My suspicion is that the steps before the actual test contribute to filling up the disk space. However if we build them as a separate job, it would use a separate image. After that job is finished, that image will be deallocated, along with the build artifacts. This is just a hypothesis, I have yet to test it out.

this just confirms that rust-cache is good enough, and we don't need to change it.

The question is not about it being good or bad, the question is: why even after caching the dependencies, it throws an "out of space" error? Is caching not enough? If it is not enough, then why is it working on Mac and Windows?

Million dollar question: what exactly triggers the out of space error?
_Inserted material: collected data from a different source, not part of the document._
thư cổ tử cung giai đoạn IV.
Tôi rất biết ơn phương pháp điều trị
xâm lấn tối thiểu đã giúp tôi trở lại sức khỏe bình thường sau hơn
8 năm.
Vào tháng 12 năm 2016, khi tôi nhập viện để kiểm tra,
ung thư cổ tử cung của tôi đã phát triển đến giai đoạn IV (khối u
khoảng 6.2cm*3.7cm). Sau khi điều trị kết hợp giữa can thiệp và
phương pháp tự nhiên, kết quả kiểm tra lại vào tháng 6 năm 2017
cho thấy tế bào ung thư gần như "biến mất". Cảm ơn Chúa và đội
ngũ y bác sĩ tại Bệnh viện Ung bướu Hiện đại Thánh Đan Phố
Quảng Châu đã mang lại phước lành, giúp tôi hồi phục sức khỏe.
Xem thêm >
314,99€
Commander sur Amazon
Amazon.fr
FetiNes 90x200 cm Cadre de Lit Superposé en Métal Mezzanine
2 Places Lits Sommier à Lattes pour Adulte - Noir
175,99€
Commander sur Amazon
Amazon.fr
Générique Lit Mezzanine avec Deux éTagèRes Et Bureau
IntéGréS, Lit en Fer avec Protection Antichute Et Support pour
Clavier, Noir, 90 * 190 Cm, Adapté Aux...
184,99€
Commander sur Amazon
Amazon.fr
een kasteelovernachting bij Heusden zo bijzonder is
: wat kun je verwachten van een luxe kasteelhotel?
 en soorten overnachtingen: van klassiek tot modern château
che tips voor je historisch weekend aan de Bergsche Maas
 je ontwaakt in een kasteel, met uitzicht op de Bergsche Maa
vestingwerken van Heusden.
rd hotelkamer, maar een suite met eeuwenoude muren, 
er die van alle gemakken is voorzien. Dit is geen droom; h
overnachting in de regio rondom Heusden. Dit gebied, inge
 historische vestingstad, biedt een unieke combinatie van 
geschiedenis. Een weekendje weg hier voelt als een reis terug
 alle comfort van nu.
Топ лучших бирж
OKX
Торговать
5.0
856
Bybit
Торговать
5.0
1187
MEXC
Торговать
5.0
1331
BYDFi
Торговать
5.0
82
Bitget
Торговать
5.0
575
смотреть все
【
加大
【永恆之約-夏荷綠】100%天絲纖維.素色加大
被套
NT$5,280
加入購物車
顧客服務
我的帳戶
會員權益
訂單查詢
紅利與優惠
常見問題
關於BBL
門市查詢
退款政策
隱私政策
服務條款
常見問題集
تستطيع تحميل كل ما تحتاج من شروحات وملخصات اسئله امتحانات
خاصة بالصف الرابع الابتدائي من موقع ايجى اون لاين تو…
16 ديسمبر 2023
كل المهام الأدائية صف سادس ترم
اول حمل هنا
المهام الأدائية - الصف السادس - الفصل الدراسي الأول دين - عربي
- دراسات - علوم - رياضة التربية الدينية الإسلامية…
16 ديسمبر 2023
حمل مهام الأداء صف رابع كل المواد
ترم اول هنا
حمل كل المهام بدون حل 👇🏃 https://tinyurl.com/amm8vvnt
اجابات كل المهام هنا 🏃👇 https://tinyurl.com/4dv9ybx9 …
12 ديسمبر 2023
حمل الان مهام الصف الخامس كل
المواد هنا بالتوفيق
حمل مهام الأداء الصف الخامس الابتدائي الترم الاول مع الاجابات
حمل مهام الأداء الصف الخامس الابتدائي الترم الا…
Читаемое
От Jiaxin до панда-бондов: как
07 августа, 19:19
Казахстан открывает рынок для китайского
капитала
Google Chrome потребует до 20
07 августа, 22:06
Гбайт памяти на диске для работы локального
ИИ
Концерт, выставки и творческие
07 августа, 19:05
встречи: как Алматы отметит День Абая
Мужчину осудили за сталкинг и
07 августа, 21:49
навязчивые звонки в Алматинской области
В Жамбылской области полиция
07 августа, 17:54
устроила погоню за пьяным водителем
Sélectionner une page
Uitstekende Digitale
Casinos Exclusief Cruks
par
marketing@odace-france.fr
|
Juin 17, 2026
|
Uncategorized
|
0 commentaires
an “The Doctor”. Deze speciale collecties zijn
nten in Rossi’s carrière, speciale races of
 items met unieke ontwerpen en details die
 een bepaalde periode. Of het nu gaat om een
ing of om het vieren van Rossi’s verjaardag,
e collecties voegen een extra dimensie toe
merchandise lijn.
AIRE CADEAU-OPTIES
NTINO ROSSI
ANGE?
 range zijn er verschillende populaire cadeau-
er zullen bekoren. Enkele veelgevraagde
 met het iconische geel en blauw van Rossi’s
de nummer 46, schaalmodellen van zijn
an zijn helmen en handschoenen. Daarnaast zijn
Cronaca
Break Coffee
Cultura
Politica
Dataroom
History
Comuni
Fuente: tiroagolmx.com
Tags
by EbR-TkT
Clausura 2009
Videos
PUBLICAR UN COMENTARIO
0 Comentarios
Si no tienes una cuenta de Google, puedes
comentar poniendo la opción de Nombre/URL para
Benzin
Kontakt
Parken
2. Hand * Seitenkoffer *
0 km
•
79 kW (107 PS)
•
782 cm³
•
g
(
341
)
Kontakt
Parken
And why is mac and windows immune to it?

swanandx commented 9 months ago

My suspicion is that the steps before the actual test contribute to filling up the disk space

don't think so, actual issue here should be that code coverage. It may the culprit to fill up the disk space like https://github.com/taiki-e/cargo-llvm-cov/issues/284 . llvm-cov significantly reduced cache sizes as well.

then why is it working on Mac and Windows?

might be due to difference in size of produced artifacts / caches?

also sccache spammed the cache store https://github.com/bytebeamio/rumqtt/actions/caches . So it is hard to clear up all the caches and start from scratch.

arunanshub commented 9 months ago

also sscache spammed the cache store https://github.com/bytebeamio/rumqtt/actions/caches. So it is hard to clear up all the caches and start from scratch.

It isn't a big issue since GitHub will evict the caches anyway.

might be due to difference in size of produced artifacts / caches?

I find it hard to believe that there is a significant difference in sizes of artifacts/caches produced by Ubuntu and mac/windows.


What's interesting is, the person who wrote cargo-hack deletes several unused dirs before testing on Ubuntu.